• [WHAT YOU WILL DO] In the data below, which lines hold the word "routine"? Copy them.
========================================================================
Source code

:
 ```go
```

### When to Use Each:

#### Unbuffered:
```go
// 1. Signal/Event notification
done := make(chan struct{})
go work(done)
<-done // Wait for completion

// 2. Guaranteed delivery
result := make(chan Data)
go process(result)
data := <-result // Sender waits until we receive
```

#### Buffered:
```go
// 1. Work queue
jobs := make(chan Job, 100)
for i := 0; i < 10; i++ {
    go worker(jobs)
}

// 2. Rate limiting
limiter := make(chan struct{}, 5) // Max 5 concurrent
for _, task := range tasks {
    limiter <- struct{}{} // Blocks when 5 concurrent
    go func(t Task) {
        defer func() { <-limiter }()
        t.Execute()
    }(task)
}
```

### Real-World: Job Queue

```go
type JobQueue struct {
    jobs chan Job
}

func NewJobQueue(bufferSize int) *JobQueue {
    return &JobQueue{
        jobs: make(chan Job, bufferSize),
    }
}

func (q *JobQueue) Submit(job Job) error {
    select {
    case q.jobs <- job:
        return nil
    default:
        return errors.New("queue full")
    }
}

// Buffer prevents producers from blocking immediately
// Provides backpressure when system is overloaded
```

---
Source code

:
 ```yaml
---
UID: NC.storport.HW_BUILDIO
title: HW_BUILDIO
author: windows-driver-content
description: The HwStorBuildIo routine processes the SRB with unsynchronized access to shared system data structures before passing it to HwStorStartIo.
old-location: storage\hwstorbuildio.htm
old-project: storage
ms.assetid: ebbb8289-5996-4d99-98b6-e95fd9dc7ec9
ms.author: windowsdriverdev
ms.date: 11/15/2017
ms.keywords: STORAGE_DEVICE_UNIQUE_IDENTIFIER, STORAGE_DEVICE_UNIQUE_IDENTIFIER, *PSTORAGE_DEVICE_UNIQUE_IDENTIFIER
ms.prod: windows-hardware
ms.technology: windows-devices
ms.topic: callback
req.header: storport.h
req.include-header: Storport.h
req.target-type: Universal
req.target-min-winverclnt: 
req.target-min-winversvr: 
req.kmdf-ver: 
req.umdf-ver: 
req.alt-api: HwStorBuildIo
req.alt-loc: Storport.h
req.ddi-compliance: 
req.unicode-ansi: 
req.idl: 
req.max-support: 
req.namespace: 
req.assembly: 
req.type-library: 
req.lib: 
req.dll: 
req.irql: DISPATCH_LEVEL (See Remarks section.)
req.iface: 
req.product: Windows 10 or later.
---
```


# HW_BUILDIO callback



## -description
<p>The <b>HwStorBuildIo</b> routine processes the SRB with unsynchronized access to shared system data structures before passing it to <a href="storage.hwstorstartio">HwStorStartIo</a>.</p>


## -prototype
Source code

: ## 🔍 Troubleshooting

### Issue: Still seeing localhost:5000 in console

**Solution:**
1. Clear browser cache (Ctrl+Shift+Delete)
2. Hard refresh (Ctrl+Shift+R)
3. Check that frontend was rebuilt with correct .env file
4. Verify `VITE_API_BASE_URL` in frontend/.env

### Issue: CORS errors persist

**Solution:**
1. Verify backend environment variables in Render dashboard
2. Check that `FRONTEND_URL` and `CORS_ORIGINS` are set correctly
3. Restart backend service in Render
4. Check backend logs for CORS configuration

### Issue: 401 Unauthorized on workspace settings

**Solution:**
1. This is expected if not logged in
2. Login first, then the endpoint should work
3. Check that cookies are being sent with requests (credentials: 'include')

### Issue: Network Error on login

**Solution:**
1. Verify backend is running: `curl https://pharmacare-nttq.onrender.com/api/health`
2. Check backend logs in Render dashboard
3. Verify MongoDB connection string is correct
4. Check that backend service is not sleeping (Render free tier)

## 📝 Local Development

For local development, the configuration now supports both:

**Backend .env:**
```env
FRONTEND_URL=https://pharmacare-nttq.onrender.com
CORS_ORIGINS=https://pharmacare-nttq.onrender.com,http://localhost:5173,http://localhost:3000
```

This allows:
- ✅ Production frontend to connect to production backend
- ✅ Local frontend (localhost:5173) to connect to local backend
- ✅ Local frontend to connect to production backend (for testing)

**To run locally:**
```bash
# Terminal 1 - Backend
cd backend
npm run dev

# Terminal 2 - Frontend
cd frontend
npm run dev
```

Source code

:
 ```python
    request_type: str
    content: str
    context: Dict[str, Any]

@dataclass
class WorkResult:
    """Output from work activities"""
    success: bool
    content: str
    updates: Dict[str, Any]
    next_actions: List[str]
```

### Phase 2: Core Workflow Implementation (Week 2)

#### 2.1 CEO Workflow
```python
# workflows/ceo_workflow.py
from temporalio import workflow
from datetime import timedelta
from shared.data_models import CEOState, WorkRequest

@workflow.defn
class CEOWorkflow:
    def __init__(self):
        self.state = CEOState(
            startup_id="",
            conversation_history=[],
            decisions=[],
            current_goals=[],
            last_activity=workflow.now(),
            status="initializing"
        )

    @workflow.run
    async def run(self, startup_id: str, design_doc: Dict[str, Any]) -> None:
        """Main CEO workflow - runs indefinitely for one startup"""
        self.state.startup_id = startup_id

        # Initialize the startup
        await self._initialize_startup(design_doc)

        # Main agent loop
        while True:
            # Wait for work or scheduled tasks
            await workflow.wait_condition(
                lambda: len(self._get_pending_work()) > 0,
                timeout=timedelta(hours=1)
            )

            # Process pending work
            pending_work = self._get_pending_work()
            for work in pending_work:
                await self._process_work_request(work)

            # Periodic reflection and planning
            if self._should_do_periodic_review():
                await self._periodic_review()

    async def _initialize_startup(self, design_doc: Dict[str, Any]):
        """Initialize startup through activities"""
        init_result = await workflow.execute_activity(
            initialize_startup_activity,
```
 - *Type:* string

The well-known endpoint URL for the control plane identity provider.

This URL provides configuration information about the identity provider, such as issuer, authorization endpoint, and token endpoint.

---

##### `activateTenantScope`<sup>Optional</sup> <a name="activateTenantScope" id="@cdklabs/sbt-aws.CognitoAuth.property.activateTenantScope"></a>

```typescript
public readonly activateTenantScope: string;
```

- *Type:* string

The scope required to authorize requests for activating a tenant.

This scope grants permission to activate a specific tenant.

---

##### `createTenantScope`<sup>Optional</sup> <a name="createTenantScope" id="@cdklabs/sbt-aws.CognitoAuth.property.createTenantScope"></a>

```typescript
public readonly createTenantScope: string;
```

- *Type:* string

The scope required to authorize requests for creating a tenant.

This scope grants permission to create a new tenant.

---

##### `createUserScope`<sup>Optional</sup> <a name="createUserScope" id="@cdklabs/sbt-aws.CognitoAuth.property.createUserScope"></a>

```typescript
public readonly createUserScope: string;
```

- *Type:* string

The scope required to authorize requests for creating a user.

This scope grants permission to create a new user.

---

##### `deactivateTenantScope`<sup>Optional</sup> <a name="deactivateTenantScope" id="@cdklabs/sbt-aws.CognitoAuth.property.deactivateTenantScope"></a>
========================================================================
• [TASK RESPONSE]
description: The HwStorBuildIo routine processes the SRB with unsynchronized access to shared system data structures before passing it to HwStorStartIo.
<p>The <b>HwStorBuildIo</b> routine processes the SRB with unsynchronized access to shared system data structures before passing it to <a href="storage.hwstorstartio">HwStorStartIo</a>.</p>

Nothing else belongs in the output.